* [PASSAGE PROVIDED]:
= Beginning of Section =

A j-fet source follower input with following opamp with gain = say 100
so 1Gohm gives a 1V reading, with a less sensitive meter. A diode
limiter would be needed.

Assuming the above arrangement is OK, I can make a probe for measuring
resistance of the membrane coating for ESLs using a pair of coins as
electrodes soldered
to two threaded rods mounted in a piece of clean polycarbonate plastic
so hand effects are eliminated.

If I used 100V dc for the resistance test, the same gear can be used
without fear of meter
overload, or fusing the coating on a membrane easily.

BTW, my Fluke is very vague about R 1ohm, and using a voltage source
and shunt R of
say 10.00ohms would tell me current in 1ohm, and the voltage across the
tested R
is divided by the current and R more accurately found.

= End of Section =

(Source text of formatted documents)
= Beginning of Section =

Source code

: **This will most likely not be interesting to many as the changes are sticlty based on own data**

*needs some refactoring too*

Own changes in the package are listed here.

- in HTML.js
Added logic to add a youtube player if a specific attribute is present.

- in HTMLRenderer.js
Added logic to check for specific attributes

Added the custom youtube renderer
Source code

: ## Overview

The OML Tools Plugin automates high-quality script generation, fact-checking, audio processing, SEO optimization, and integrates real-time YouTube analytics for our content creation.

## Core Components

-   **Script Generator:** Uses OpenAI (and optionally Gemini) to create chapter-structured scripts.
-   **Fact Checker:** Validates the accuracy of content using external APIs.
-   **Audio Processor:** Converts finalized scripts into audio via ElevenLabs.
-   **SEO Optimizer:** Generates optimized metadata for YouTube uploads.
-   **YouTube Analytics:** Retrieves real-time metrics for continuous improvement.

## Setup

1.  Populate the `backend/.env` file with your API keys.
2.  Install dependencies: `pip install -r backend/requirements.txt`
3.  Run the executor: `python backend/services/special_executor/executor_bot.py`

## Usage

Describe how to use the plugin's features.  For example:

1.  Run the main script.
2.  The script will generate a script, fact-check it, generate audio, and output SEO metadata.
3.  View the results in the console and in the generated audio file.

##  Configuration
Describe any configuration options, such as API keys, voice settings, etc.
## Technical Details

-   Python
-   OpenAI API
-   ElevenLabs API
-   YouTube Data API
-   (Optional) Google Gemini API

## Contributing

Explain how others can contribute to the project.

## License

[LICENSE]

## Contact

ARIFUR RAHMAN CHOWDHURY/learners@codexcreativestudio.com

= End of Section =

Carry on the post on measuring ESL membrane coating resistance, starting after its final sentence. The material was taken from a separate source and is unrelated to the post on measuring ESL membrane coating resistance.

0.01 ohms with 1Amp flow gives 10mV across R, and read as 10V across the
meter.
R = 0.01V / (10V / 10ohms)
0.1 ohms with 1A gives 0.1V, and 10V across the meter
1ohm gives I = 10V / 11ohms = 0.909 A = 9.1 V approx, and 0.91V across
the 1ohm,
so R is calculated at 0.91V / ( 9.1 / 10 ) = 1.0 ohms.

More simply R tested = 10 x VR / Vmeter


My temporary dc bench supply fitted with a 10V regulator should
do the trick without smoke generation.
For low wattage resistors, R shunt on the meter could be 100ohms.

So 0.01ohms gives R = 100 x 0.001V / 10V ohms.

Patrick Turner.